Anonymous 2011/01/05 (Wed) 02:18 No. 132679 [X]ENGAGE LANDWALKER MODE
[X]MARCH TOWARD HAKUREI SHRINE
Anonymous 2011/01/05 (Wed) 11:31 No. 132724 This story is so retarded it's actually amusing.
[X]ENGAGE LANDWALKER MODE
[X]MARCH TOWARD HAKUREI SHRINE
Anonymous 2011/01/05 (Wed) 12:31 No. 132726 [x] Have a delightful chat over an exquisite oarfish dinner.
Fuck meta knowledge.
Anonymous 2011/01/05 (Wed) 19:37 No. 132734 [x] Have a delightful chat over an exquisite oarfish dinner.
Anonymous 2011/01/06 (Thu) 23:17 No. 132794 [x] Have a delightful chat over an exquisite oarfish dinner.
Bro& !KTiM/L43HQ 2011/01/08 (Sat) 00:02 No. 132847 Internet es muy dodgy amigo.
-----
You wonder if you should do to the Hakurei shrine. You decide against it due to the fact that you don't fucking know what the fuck that is or where the fuck it is, not to mention if it exists or not.
You sit down at the table facing Tenshi. you begin a staring contest with her, You win because of the fact that she's temporarily blinded by the pits of metal shot in earlier.
Mystia walks in with a hot platter of grilled diced oarfish. "Idakimasu!" She cries as you hit her in the face for being a Weeaboo. You begin messily shoving the delicious food into your mouth. Tenshi tastes a bit of the food "Wow, this is really good!" She exclaims "What kind of fish is it?" "Oh, it's a large oarfish caught by Mr Dreamy over there. It was caught in the Sanzu river" Oh shit nigga, Mystia is totally crushing on you. You make a note to respond in kind.
Tenshi however, is a bit still and pale after receiving this information. "...O-Oarfish?" she mumbles "From... from the Sanzu river?" Mystia nods. "Then what I'm eating... is EEEeeeeeeeeEEEEEEEEEEKUUUUUUU!!" You wonder why she's so tomtoppled over a little fish. "EEEEEEEEEEeeeeeeeEEEEEEEE!!
THE HAKUREI SHINE MAIDEN WILL HEAR OF THIS! YOU'LL BE SORRY!" She vomits and explodes out of the ship in a direction down the road. Oh hey there's that e you were looking for.

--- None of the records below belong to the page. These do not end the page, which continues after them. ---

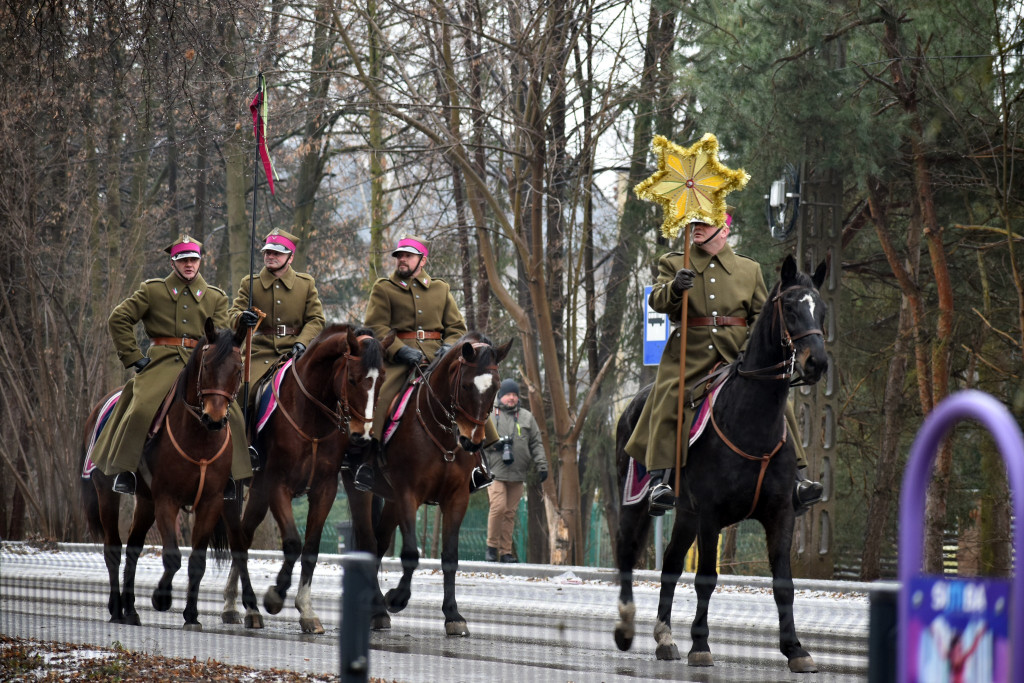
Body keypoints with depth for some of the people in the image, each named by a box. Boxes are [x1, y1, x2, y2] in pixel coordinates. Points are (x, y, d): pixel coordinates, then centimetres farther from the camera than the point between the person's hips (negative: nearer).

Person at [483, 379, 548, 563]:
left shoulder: (527, 417, 15)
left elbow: (536, 444, 15)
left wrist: (542, 465, 5)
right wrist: (495, 443, -9)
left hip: (517, 473, 3)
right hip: (495, 472, -3)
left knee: (510, 513, 3)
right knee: (498, 507, -16)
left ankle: (506, 551, 7)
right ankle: (492, 546, -2)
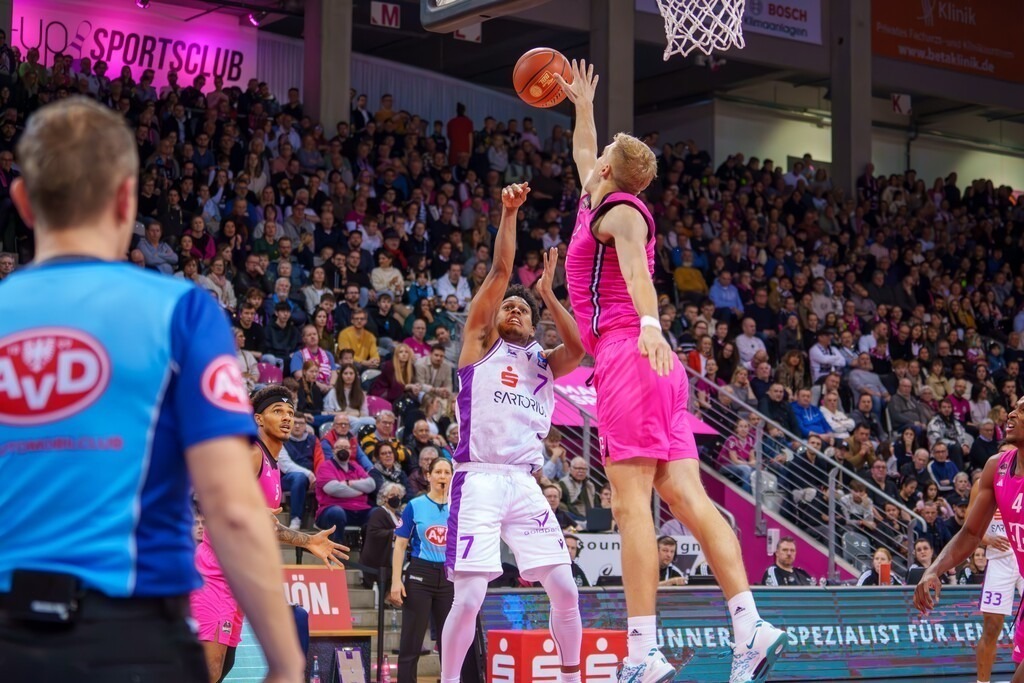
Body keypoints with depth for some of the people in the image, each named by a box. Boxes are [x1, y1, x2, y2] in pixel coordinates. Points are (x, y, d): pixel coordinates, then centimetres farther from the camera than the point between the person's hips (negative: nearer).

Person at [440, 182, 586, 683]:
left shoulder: (544, 363, 19)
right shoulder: (481, 343, 10)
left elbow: (579, 347, -3)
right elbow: (500, 271, 0)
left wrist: (548, 294, -1)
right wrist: (509, 213, -7)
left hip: (525, 483, 4)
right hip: (479, 480, -4)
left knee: (565, 590, 0)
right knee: (469, 598, -10)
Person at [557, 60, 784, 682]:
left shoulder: (618, 210, 0)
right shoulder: (596, 204, 25)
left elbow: (635, 261, -22)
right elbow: (584, 156, 48)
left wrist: (648, 323, -39)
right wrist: (582, 104, 60)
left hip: (629, 356, -9)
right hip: (652, 367, 9)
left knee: (631, 505, -13)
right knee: (687, 498, -1)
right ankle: (750, 624, -9)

That's convenient.
[x]Resist the power of the voters and do something (write in)
Anonymous 2011/01/08 (Sat) 01:45 No. 132853 ▼ File 129445113934.png - (1.45MB, 1131x851 , Tenma.png)
Mystia route?
excellent.
I mean we could got for better, but how many story's have we had where MC has had someone crush on him but then he just goes off with someone else?
Too dam many.
although we shouldn't make her fantasies come true right away, we should make her earn it.

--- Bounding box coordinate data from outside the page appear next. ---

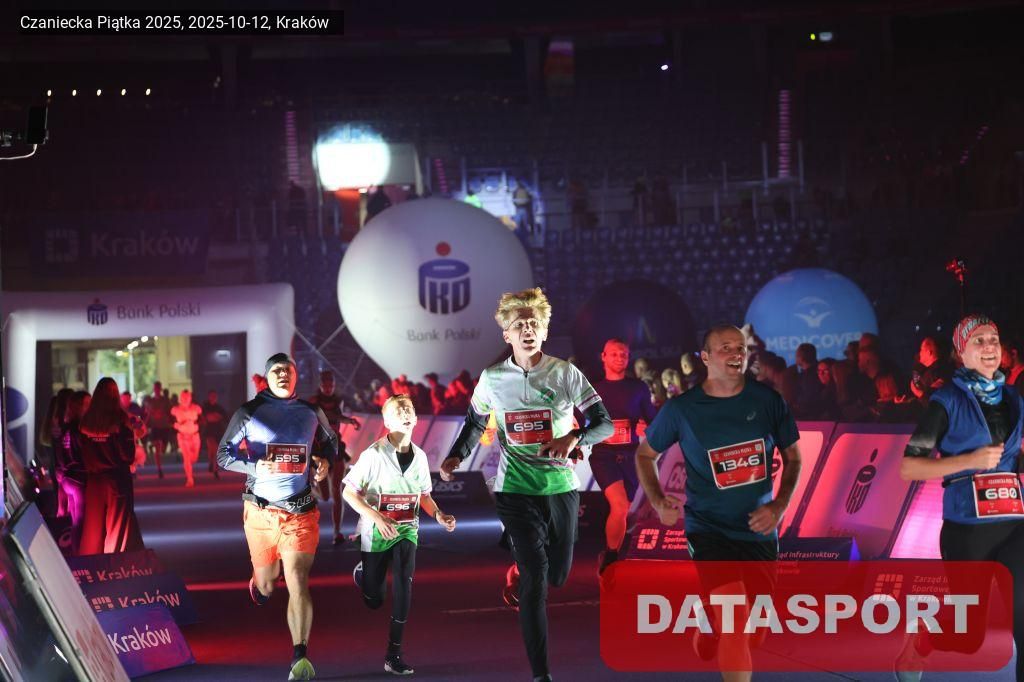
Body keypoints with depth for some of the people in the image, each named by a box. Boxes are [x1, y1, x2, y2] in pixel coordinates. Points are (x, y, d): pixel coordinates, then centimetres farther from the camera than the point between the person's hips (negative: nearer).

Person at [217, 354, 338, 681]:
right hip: (261, 510, 0)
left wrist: (325, 461, 3)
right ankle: (258, 583, 53)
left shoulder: (311, 413, 7)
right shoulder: (249, 413, -1)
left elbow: (330, 440, 25)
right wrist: (255, 466, -15)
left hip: (301, 510, 0)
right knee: (267, 586, 13)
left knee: (297, 582, -15)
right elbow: (224, 454, 3)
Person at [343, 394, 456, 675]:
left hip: (406, 531, 2)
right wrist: (377, 517, -26)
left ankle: (394, 654, -16)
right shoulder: (374, 455, -14)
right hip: (376, 534, -2)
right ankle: (363, 573, 48)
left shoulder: (419, 457, -1)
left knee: (403, 583, -22)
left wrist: (438, 514, -7)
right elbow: (349, 493, -13)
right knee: (374, 600, 8)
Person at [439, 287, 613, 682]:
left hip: (561, 485, 2)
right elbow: (475, 423, 16)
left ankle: (517, 573, 51)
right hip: (515, 488, -2)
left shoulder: (566, 374, -3)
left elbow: (605, 423, -3)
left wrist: (575, 437, -23)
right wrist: (456, 456, -2)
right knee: (536, 579, -12)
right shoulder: (491, 379, 0)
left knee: (557, 575, 14)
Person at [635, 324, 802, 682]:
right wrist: (658, 501, -10)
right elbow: (645, 454, 7)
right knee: (736, 627, -22)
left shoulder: (768, 401, -3)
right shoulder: (681, 408, -7)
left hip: (760, 532, 4)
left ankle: (705, 631, 49)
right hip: (710, 531, -3)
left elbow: (792, 457, 8)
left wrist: (779, 507, -8)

[X] "Mystia be a good girl and clean up this mess, i have business to attend to."
[X]Head over to Youkai mountain
We should pay no heed to the celestial as a doubt Reimu would give two shits about her problems, unless Tenshi offered to the shrine.
By the end of this I expect MC to have done the following:
Pierced and conquered the heavens (Via tricking Tenshi into letting us in)
Settled down with Mystia
made a MT Rushmore out of Youkai mountain with the manliest figures ever engraved into the rock.
Expand Mystias bird kingdom by beating Lord Tenma in EPIC MANLY COMBAT and teach Aya how to make a REAL FUCKING NEWSPAPER.
Kick Kanako of the mountain whilst she is crucified, and turn the shrine into a Holy temple of MANLINESS.
Reimu of course, will not give a dam as she hates all the people we are about to step on.
so heading over to Youkai mountain will mean we are aiming for Lord Tenma and the PAPARAZZI WHORE.
Pic related ITS TENMA.
Anonymous 2011/04/02 (Sat) 19:14 No. 138958 WHERE ARE YOU? MY KINDRED AND SAVIOUR?